In the presence of camp survivors and to the sound of a solo violin performance of the haunting theme from Schindler’s List, a memorial to the thousands of Greek Jewish victims of the Nazi Holocaust was unveiled in Athens on May 10.
The Athens Holocaust Memorial consists of a broken marble Star of David. Poignantly, each of the monument’s six triangles points in the general direction of the 25 Greek cities and towns whose Jewish populations fell victim to the Nazis.
Situated near the ancient Kerameikos cemetery in the pedestrianised section of Ermou St, the new monument stands close to the Athens synagogue, where, on 24 March 1944, the Gestapo trapped hundreds of the city’s Jews. They were later transported to Auschwitz, where it is estimated that 1,000 Athenian Jews died.
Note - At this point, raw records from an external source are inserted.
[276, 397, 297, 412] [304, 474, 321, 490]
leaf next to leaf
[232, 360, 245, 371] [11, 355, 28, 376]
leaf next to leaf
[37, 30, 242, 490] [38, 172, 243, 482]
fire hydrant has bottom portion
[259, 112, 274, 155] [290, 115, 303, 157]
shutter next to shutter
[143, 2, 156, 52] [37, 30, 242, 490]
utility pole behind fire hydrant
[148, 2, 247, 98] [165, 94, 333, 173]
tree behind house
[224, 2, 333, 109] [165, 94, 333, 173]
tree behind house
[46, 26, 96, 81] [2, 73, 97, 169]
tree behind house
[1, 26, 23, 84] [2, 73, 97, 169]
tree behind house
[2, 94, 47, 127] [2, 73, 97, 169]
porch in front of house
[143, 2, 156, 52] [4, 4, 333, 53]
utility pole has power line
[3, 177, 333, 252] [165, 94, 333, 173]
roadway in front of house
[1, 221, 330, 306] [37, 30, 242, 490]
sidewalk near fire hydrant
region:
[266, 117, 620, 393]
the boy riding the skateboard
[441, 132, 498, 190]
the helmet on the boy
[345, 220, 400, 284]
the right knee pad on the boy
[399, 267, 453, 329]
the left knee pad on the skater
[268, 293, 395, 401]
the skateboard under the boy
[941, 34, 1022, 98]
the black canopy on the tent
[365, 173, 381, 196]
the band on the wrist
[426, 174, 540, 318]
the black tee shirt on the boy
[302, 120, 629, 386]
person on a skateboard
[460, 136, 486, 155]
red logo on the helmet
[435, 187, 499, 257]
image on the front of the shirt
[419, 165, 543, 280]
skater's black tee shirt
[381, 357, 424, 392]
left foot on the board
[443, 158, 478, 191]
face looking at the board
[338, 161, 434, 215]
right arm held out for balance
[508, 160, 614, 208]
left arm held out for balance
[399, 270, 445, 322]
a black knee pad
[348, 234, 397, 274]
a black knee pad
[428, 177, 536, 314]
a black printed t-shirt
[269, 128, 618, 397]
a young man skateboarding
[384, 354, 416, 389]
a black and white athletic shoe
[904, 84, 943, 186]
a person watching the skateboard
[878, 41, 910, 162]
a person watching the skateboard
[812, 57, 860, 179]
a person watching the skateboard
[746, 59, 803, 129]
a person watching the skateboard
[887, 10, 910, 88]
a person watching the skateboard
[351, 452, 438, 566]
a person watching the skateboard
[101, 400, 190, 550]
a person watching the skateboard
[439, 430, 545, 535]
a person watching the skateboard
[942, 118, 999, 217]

In all 67,000 of Greece’s Jewish citizens, or 86 percent of the community, lost their lives in the Holocaust, most of them at Auschwitz.
Unveiling
The monument was jointly unveiled by Nikitas Kaklamanis, mayor of Athens, and Benjamin Albalas, president of the Jewish Community of Athens, at a ceremony attended by political and religious leaders, members of the judiciary, diplomats, Israeli representatives as well as a large number of Greece’s Jewish communities.
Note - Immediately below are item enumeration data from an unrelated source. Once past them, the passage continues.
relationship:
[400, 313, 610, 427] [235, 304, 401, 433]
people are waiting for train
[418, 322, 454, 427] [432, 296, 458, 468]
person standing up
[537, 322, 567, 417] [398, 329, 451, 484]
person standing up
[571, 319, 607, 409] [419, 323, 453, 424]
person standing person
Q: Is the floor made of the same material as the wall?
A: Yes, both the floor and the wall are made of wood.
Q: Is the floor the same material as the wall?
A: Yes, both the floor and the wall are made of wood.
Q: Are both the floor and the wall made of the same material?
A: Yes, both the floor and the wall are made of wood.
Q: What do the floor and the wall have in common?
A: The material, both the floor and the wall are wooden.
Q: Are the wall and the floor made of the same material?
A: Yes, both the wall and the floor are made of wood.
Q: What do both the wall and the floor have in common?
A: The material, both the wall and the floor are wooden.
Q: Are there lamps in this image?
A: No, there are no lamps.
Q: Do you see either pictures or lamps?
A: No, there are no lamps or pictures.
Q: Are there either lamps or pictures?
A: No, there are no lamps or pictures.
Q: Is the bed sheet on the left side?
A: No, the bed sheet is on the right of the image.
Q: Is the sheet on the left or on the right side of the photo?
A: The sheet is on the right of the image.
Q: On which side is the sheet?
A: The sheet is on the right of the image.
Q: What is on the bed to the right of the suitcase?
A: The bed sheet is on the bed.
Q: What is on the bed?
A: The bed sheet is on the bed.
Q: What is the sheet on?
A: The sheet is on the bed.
Referring to the Holocaust monument, Kaklamanis said that thememorial ”reminds us that the men, women and children who were tortured and murdered in the name of racism, xenophobia, bigotry, intolerance and anti-Semitism were our people, our neighbours, our relatives”.
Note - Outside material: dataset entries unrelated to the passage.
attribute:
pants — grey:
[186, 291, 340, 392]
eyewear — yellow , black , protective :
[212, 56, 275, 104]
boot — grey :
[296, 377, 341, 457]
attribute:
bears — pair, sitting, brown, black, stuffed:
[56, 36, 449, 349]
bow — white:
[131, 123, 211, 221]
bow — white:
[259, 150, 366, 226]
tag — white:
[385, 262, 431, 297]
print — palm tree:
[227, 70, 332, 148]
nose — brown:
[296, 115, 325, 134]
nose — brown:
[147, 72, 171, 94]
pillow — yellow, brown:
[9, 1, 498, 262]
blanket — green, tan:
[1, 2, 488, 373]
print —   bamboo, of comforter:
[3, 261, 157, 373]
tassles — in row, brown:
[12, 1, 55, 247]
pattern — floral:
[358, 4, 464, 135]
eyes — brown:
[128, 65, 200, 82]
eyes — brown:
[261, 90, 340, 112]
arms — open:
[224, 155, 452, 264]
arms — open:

This monument is ”dedicated to the memory of thousands of Jewish men and women who tragically perished in concentration camps”, Albalas said, adding that his community was presenting it to the people of Athens as an ”eternal reminder of the horror which human beings can cause to other human beings because they are different [and] so that it will never happen again”.
Placing a small stone atop the triangle pointing to Thessaloniki was Heather Nahmias, whose husband’s family lost 17 members to the Holocaust, nine of them children.
”Athens is the last European capital to have a Holocaust memorial, so this is very important for us,” Nahmias said.
Selected artist
The sculpture is the creation of Greek-American artist Deanna Maganias, whose design was selected from among 19 entries submitted in a competition.
”One of the most important things about the monument is its scale and the fact that it doesn’t have an orientation that is front, side or back. It’s in and around. Watching people interact with it was very important and moving for me.”
Maganias explained that the design was inspired by a ”common inheritance of Jews and Greeks and that’s the notion of the diaspora”.
”I think the monument has everything to do with distant places and movement. It made sense to use the Star of David, which is a beautiful geometric form and the ancient symbol of the protection of the Jewish people, as a compass,” Maganias said.
The monument is surrounded by trees and some low shrubbery. As landscaper Simon Rackham explained, ”this garden has been planted without any irrigation and serves as a model of what green spaces in Athens could look like in the future.”